_Problem to work on_
Quote the line containing "The camera that" and all lines that follow it in the listing below, exactly as written.

Records provided START

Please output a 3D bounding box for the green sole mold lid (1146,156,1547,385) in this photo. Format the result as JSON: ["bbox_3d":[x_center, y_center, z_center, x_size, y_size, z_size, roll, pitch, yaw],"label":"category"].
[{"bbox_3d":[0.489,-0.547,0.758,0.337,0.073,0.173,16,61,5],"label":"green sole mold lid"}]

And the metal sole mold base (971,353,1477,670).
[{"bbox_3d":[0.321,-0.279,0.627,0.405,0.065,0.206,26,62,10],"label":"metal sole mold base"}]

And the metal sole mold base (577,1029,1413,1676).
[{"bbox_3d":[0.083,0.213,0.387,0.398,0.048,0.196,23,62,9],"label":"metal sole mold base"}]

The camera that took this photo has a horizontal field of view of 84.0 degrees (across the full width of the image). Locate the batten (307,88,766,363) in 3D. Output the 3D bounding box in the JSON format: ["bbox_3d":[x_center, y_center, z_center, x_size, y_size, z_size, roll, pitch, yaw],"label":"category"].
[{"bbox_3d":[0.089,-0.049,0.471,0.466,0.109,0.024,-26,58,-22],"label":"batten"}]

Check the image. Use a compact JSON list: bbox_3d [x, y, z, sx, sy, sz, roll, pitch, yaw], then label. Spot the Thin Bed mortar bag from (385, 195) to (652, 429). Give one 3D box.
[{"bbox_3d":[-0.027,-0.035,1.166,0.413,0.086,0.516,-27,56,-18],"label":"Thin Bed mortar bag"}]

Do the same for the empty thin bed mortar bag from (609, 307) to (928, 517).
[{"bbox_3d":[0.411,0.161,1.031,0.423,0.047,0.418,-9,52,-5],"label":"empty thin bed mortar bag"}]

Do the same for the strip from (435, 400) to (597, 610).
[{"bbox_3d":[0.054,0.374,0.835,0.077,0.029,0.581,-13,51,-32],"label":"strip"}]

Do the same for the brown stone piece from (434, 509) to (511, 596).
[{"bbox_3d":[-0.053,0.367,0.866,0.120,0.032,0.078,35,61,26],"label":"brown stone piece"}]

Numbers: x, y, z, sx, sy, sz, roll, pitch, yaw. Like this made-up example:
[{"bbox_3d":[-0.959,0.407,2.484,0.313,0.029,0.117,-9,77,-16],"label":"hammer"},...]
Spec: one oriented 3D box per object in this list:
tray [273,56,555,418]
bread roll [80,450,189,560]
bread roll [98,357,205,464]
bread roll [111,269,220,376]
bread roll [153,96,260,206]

Records provided END

_The completed task_
The camera that took this photo has a horizontal field of view of 84.0 degrees (across the full width of the image). Locate the batten (307,88,766,363) in 3D. Output the 3D bounding box in the JSON format: ["bbox_3d":[x_center, y_center, z_center, x_size, y_size, z_size, roll, pitch, yaw],"label":"category"].
[{"bbox_3d":[0.089,-0.049,0.471,0.466,0.109,0.024,-26,58,-22],"label":"batten"}]

Check the image. Use a compact JSON list: bbox_3d [x, y, z, sx, sy, sz, roll, pitch, yaw], then label. Spot the Thin Bed mortar bag from (385, 195) to (652, 429). Give one 3D box.
[{"bbox_3d":[-0.027,-0.035,1.166,0.413,0.086,0.516,-27,56,-18],"label":"Thin Bed mortar bag"}]

Do the same for the empty thin bed mortar bag from (609, 307) to (928, 517).
[{"bbox_3d":[0.411,0.161,1.031,0.423,0.047,0.418,-9,52,-5],"label":"empty thin bed mortar bag"}]

Do the same for the strip from (435, 400) to (597, 610).
[{"bbox_3d":[0.054,0.374,0.835,0.077,0.029,0.581,-13,51,-32],"label":"strip"}]

Do the same for the brown stone piece from (434, 509) to (511, 596).
[{"bbox_3d":[-0.053,0.367,0.866,0.120,0.032,0.078,35,61,26],"label":"brown stone piece"}]

Numbers: x, y, z, sx, sy, sz, roll, pitch, yaw. Like this made-up example:
[{"bbox_3d":[-0.959,0.407,2.484,0.313,0.029,0.117,-9,77,-16],"label":"hammer"},...]
Spec: one oriented 3D box per object in this list:
tray [273,56,555,418]
bread roll [80,450,189,560]
bread roll [98,357,205,464]
bread roll [111,269,220,376]
bread roll [153,96,260,206]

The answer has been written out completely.